Final answer:
The probability of randomly meeting either a woman or an American in a group consisting of 110 individuals with a distribution of German men, German women, American men, and American women is 68.18%.
Step-by-step explanation:
The question is asking for the probability of meeting either a woman or an American when randomly selecting a person from a group. The group is composed of 35 German men, 25 German women, 20 American men, and 30 American women. To find this probability, we can add the probabilities of meeting a woman (regardless of nationality) and meeting an American (regardless of gender), and then subtract the probability of meeting an American woman, since this group has been counted twice in our previous addition.

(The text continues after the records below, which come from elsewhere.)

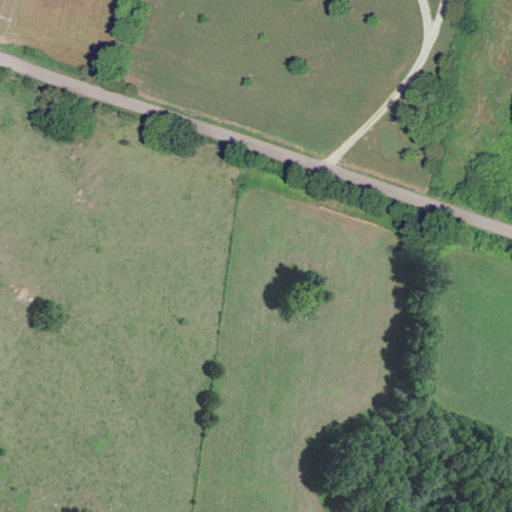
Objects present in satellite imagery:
road: (256, 142)
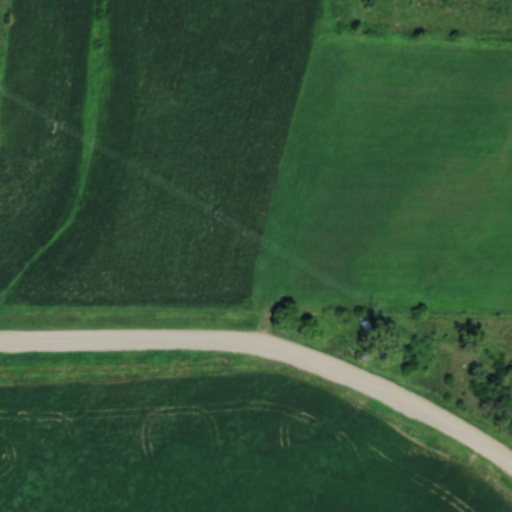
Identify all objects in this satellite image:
road: (269, 353)
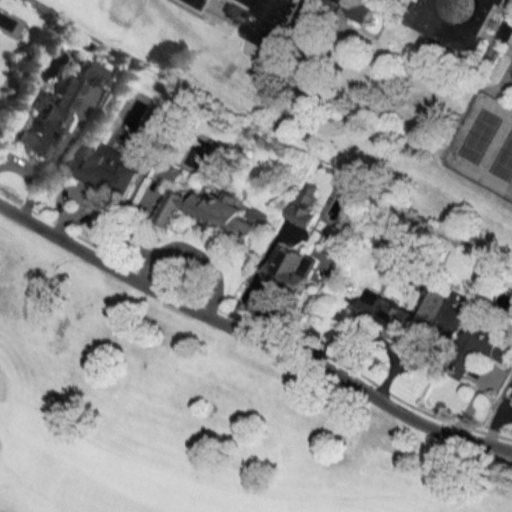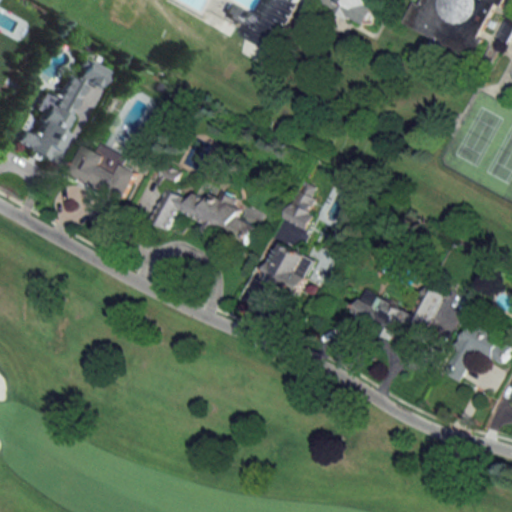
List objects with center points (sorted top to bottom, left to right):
building: (378, 20)
building: (506, 32)
park: (510, 73)
building: (56, 111)
park: (484, 144)
building: (107, 168)
building: (168, 172)
building: (304, 205)
building: (209, 207)
building: (204, 210)
building: (290, 267)
building: (399, 312)
road: (252, 336)
building: (489, 345)
park: (191, 412)
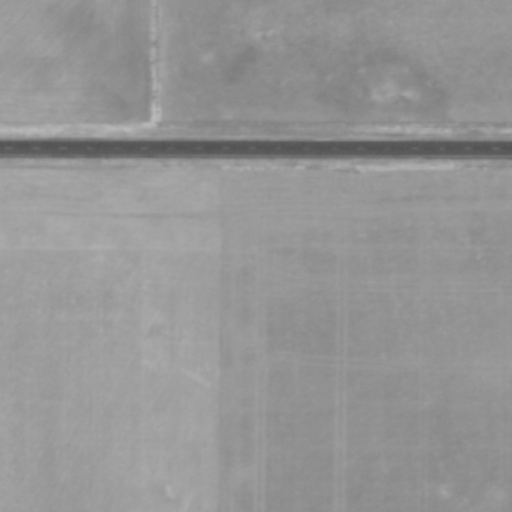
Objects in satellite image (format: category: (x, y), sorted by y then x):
crop: (75, 61)
road: (255, 145)
crop: (255, 341)
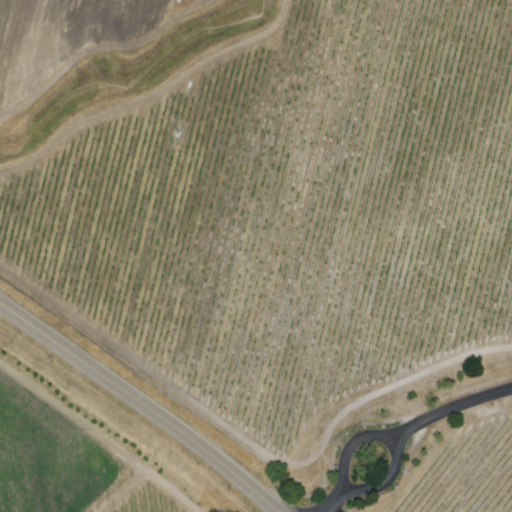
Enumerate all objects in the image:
road: (454, 407)
road: (139, 408)
road: (349, 447)
road: (384, 481)
road: (330, 505)
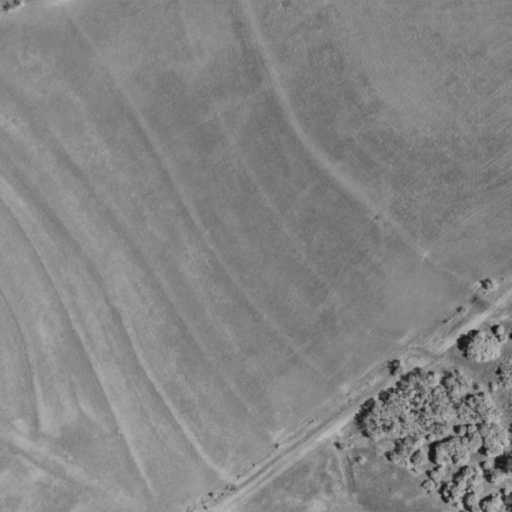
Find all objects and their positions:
road: (272, 453)
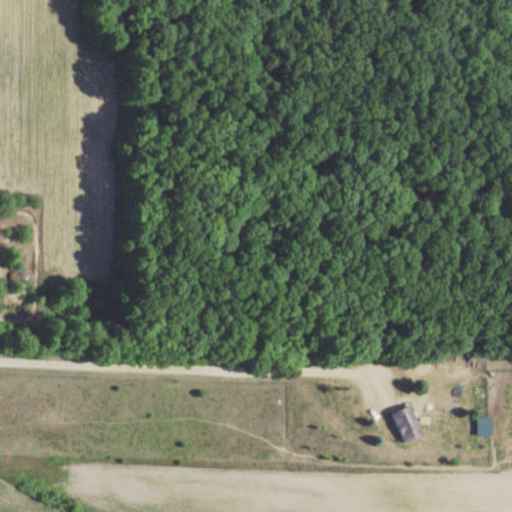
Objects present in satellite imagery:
road: (198, 365)
building: (403, 425)
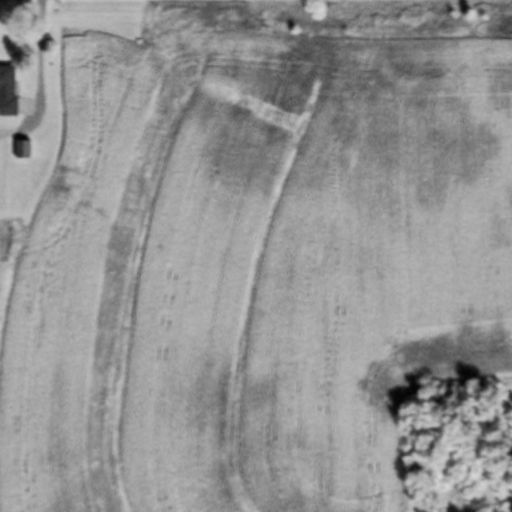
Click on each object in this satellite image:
building: (6, 97)
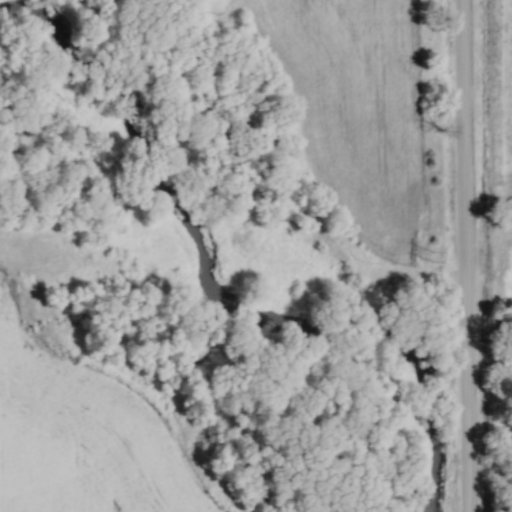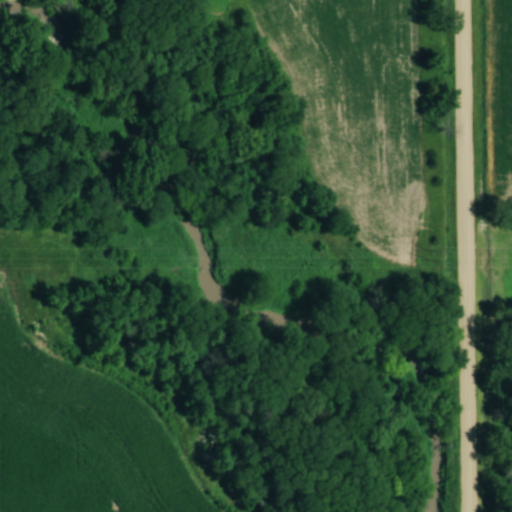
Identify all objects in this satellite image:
road: (465, 255)
power tower: (432, 257)
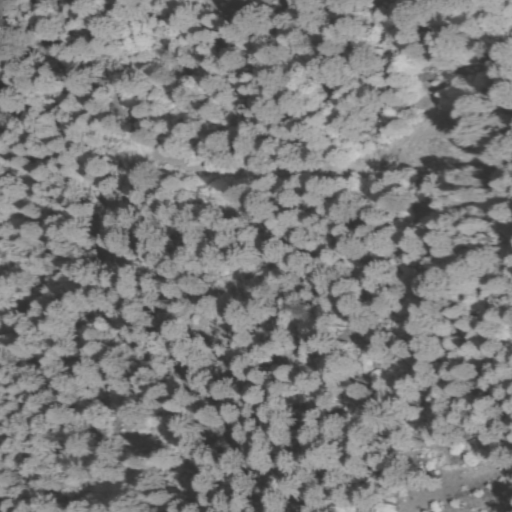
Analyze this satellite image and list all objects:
road: (311, 148)
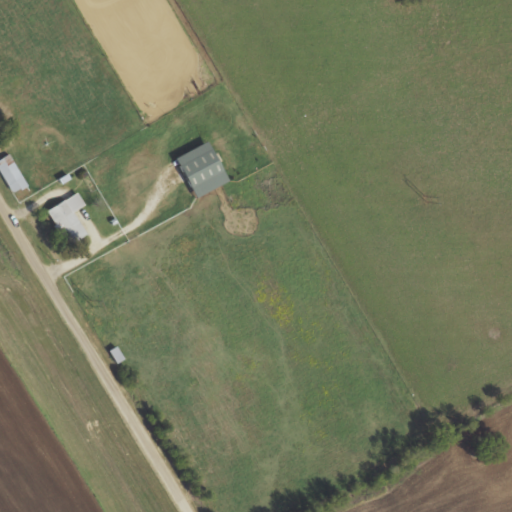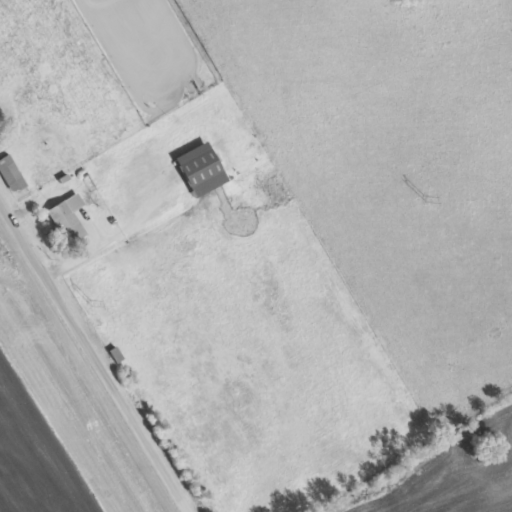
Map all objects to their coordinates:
building: (199, 169)
building: (11, 174)
power tower: (428, 196)
building: (67, 218)
power tower: (92, 302)
road: (95, 354)
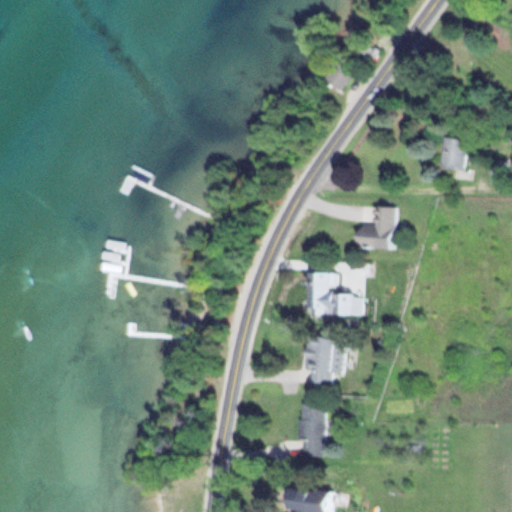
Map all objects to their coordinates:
building: (511, 12)
building: (368, 50)
building: (340, 73)
building: (455, 152)
building: (381, 228)
road: (279, 236)
park: (458, 316)
building: (325, 358)
building: (314, 428)
building: (312, 500)
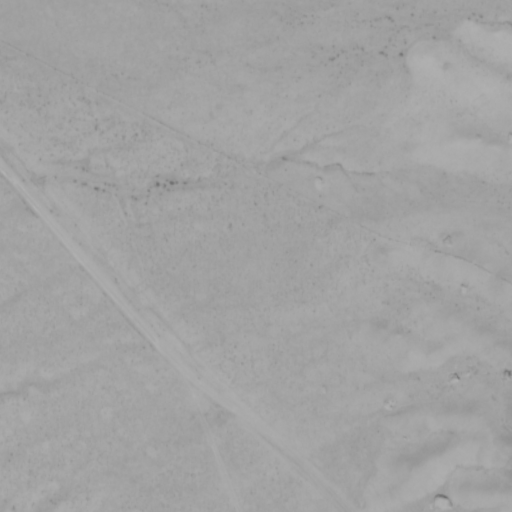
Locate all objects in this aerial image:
road: (1, 0)
road: (184, 307)
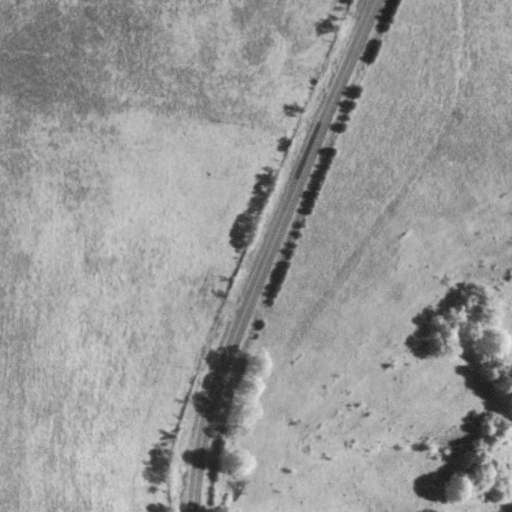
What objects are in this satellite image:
road: (265, 251)
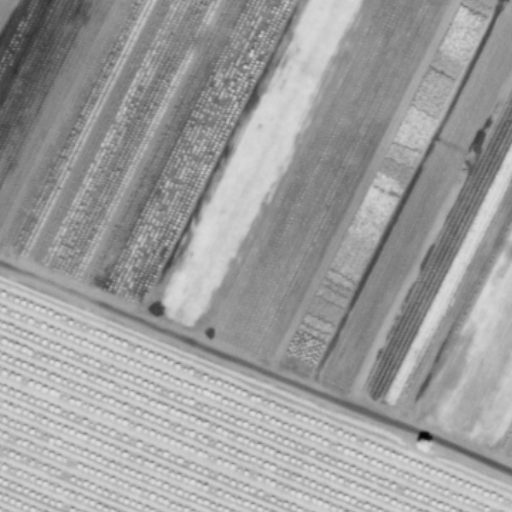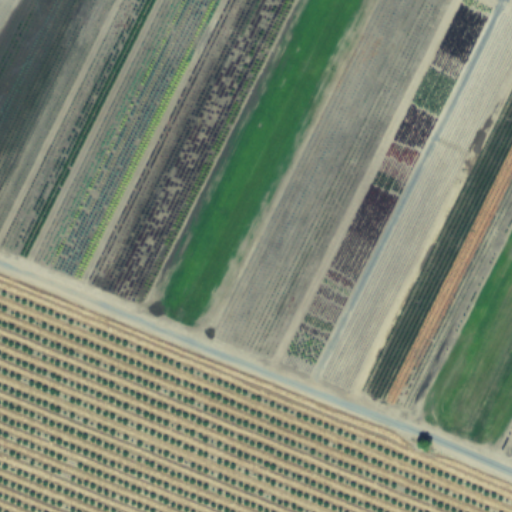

The total number of people in the group is 35 (German men) + 25 (German women) + 20 (American men) + 30 (American women) = 110. The number of women is 25 (German women) plus 30 (American women) equaling 55. The number of Americans is 20 (American men) plus 30 (American women) equaling 50. The number of American women, which we count once, is 30.
Thus, the probability of meeting either a woman or an American is given by:
P(woman or American) = (number of women + number of Americans - number of American women) / total number of people
P(woman or American) = (55 + 50 - 30) / 110 = 75 / 110 = 15/22 ≈ 0.6818
Therefore, the probability of randomly meeting either a woman or an American in this group is approximately 0.6818 or 68.18%.